Commit with a 7-Day Lock and 30-Day Expiry

uint256 lockUntil = block.timestamp + 7 days;
uint256 expiresAt = block.timestamp + 30 days;

bytes memory params = abi.encode(lockUntil, expiresAt);
bytes32 paramsHash = keccak256(params);

vault.commitWithPolicy(
    tokenAddress,
    amount,
    commitment,
    quantumCommitment,
    0xd84D534E94f1eacE9BC5e9Bd90338d574d02B95c,  // TimelockExpiry address
    paramsHash
);

Reveal After Lock Period

// Must be called when: lockUntil <= block.timestamp <= expiresAt
bytes memory params = abi.encode(lockUntil, expiresAt);

vault.reveal(
    tokenAddress,
    proof,
    publicInputs,
    commitment,
    quantumProof,
    changeQuantumCommitment,
    params  // policyParams
);

Immediate-Available with Expiry Only

// Set lockUntil to 0 (or any past timestamp) for immediate availability
uint256 lockUntil = 0;
uint256 expiresAt = block.timestamp + 90 days;

bytes memory params = abi.encode(lockUntil, expiresAt);

Permanent Lock (No Expiry)

// Set expiresAt to type(uint256).max for no practical expiry
uint256 lockUntil = block.timestamp + 365 days;
uint256 expiresAt = type(uint256).max;

bytes memory params = abi.encode(lockUntil, expiresAt);

Gas Usage

This policy is extremely gas-efficient:

OperationGas
ABI decode (2 uint256)~400
Two comparisons~6
Total~406

Well within the 100,000 gas cap.

Security Considerations

  • Expiry is final: Once expiresAt passes, funds committed with this policy cannot be revealed.
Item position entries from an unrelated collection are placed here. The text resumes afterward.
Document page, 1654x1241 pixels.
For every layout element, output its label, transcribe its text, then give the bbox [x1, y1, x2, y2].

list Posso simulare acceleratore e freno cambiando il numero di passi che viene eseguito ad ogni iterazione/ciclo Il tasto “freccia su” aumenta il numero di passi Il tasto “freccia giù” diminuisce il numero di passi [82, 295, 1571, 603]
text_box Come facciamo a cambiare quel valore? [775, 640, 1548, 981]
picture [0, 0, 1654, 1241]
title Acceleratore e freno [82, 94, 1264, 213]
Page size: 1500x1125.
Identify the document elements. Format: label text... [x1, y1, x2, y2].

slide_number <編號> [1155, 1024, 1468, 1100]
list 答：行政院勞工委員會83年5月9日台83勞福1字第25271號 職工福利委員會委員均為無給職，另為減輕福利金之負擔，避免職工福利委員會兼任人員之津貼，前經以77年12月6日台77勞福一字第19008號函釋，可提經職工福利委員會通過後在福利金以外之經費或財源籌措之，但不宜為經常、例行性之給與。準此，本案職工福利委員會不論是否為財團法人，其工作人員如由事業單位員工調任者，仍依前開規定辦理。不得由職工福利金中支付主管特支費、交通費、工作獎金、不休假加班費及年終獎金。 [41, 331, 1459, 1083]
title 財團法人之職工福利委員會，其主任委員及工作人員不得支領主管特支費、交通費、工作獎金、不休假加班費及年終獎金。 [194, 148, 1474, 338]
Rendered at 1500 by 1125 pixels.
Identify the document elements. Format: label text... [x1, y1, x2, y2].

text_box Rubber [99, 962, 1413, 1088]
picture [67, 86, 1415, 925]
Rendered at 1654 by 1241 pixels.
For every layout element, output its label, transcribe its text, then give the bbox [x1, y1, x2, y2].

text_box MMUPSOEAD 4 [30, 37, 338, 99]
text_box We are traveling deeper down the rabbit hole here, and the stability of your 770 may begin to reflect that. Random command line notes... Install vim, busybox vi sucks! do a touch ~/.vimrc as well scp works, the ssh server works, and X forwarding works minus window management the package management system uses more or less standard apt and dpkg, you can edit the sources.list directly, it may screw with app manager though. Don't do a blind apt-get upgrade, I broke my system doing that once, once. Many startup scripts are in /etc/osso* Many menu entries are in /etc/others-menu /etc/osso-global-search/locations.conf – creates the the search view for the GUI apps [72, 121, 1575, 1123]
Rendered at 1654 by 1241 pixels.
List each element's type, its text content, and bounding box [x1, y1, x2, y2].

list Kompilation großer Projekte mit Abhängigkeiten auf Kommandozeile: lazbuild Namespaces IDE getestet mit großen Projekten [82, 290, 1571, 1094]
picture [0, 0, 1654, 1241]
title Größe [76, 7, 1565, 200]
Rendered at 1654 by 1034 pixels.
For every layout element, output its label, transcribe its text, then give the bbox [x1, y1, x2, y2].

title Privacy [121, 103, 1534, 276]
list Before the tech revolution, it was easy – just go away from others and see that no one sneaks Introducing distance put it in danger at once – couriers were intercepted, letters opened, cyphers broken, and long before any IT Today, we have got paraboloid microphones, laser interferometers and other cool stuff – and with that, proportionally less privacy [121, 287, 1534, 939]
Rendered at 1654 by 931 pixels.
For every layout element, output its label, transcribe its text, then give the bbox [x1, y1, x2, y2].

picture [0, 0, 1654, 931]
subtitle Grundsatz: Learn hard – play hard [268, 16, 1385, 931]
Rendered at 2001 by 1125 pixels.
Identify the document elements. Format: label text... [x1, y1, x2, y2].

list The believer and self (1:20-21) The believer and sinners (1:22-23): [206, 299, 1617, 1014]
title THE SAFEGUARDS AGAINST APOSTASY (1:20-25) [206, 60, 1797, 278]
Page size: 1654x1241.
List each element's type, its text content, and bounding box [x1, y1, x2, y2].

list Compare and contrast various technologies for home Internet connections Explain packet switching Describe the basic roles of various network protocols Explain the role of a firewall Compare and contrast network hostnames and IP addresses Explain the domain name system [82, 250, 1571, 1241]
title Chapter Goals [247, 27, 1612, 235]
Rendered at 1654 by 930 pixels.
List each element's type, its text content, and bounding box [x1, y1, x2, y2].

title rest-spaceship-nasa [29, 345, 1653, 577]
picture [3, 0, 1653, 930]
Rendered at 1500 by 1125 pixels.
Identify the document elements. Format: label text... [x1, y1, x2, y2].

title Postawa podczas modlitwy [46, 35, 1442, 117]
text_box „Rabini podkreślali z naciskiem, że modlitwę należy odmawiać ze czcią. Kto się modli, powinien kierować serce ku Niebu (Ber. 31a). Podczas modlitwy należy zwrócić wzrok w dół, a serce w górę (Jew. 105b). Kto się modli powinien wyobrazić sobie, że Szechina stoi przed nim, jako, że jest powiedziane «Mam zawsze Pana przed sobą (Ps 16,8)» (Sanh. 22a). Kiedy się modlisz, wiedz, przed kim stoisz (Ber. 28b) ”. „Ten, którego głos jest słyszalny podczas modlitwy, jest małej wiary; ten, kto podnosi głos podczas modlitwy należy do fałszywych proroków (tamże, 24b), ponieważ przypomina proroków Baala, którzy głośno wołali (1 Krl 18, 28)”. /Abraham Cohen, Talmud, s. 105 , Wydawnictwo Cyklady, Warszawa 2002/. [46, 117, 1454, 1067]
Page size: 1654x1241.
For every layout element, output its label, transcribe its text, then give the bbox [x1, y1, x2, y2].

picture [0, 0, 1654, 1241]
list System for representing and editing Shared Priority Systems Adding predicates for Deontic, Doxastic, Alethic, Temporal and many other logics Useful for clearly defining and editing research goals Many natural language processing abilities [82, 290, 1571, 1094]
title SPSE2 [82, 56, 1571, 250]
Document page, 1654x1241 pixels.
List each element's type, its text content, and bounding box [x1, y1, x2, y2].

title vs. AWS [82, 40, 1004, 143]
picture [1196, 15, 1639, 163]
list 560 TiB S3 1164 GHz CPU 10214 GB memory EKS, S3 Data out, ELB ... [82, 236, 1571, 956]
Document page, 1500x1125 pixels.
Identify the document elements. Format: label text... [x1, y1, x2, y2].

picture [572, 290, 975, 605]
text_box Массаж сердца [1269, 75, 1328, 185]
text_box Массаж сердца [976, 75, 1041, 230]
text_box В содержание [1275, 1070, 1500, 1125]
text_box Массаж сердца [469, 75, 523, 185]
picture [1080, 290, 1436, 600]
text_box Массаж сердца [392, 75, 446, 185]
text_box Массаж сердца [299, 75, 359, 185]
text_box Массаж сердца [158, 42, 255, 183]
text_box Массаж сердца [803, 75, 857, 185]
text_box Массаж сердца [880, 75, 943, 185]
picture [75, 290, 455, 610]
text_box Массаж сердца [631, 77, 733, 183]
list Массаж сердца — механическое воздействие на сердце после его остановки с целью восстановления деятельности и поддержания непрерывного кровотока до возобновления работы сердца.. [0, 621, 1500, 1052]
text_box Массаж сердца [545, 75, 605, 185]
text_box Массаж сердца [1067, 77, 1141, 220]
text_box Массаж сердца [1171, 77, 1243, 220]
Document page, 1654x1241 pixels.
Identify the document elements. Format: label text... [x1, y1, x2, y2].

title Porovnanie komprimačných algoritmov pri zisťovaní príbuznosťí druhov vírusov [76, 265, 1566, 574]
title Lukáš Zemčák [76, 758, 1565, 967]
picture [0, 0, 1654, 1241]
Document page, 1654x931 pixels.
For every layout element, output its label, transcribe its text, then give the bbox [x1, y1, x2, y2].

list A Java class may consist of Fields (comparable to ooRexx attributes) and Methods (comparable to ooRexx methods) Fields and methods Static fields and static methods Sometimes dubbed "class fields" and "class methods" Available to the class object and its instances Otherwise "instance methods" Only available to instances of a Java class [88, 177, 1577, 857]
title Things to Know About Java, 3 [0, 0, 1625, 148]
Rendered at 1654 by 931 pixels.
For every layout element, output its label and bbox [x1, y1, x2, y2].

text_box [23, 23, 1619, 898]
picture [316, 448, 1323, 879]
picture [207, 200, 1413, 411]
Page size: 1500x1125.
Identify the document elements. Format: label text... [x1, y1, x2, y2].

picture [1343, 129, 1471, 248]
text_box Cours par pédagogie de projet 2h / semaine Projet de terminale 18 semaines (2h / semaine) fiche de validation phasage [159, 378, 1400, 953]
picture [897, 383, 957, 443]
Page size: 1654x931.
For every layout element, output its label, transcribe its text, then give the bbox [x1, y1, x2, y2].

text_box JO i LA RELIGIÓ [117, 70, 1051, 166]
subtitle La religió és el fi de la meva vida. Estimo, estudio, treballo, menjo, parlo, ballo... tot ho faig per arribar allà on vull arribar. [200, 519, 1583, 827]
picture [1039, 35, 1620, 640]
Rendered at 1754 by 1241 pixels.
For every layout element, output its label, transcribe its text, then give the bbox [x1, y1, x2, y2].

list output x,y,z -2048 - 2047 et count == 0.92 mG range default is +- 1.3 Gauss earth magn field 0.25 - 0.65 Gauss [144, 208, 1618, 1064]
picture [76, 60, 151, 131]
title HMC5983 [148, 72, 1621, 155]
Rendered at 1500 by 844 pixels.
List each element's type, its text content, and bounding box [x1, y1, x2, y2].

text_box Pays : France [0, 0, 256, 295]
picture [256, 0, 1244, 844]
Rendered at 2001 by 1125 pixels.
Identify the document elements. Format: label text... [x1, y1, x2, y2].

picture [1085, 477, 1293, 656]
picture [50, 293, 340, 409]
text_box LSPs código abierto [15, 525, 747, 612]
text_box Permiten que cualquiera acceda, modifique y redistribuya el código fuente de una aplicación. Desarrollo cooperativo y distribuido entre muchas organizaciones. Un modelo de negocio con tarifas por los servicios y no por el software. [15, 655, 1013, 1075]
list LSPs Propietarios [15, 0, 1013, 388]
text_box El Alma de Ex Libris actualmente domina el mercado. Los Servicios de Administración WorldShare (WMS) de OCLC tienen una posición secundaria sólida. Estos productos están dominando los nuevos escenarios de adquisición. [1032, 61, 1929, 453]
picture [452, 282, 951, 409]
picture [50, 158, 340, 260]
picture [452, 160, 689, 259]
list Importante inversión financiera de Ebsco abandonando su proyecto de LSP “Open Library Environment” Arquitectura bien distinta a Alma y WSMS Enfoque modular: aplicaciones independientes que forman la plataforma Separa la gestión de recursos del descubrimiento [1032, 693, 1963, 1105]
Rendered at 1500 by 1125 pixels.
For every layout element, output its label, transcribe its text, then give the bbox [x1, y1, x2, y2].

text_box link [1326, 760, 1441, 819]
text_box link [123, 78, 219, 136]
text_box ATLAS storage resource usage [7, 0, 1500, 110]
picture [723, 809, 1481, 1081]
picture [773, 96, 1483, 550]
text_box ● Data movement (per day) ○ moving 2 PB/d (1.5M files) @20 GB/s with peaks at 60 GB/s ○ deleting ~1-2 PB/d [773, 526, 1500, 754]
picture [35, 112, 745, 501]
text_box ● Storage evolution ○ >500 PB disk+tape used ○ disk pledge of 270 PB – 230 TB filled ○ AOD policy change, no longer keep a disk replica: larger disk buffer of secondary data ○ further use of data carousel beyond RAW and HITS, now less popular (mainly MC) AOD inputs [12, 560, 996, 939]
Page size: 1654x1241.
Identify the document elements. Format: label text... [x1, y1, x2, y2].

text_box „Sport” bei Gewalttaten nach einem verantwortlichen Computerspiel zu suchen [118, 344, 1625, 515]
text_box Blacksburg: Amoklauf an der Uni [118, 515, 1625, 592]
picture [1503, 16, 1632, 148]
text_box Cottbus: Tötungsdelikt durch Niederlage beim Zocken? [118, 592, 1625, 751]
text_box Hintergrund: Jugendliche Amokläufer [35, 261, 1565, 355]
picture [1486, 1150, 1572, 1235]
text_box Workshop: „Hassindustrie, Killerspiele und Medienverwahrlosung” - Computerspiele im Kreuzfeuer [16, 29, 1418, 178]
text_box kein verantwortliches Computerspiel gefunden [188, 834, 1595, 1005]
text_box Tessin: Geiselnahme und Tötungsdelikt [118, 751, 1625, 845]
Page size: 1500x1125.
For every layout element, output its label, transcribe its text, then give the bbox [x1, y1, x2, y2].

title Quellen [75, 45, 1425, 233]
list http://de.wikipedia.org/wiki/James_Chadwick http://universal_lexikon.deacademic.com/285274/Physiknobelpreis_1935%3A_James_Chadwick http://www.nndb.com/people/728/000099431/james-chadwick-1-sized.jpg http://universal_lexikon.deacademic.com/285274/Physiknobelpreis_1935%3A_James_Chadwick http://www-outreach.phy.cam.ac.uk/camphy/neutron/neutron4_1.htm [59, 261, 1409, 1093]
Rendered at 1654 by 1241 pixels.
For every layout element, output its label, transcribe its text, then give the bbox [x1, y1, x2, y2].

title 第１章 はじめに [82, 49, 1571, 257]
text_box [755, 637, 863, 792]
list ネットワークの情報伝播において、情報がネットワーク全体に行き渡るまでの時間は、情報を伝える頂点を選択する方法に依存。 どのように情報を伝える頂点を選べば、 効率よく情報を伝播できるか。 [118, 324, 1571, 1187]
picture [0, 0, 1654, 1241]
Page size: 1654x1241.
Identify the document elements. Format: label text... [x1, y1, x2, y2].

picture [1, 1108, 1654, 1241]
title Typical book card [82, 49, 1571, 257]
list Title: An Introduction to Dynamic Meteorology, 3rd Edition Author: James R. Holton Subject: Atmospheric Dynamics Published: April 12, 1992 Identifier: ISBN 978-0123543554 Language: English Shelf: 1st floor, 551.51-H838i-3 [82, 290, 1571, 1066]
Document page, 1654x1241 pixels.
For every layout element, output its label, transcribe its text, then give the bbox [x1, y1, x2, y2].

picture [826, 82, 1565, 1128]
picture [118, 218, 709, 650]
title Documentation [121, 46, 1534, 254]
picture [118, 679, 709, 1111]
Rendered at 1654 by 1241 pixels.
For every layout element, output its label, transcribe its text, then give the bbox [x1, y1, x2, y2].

There is no admin override. Ensure the expiry window is sufficiently generous.
  • Block timestamp manipulation: Validators can manipulate block.timestamp by a few seconds. For policies requiring precise timing, add a small buffer (e.g., set lockUntil a few minutes after the desired time).
  • Parameter privacy: The lockUntil and expiresAt values are not stored on-chain in plaintext. Only the keccak256 hash is stored at commit time. The actual timestamps are revealed only when the withdrawal is executed.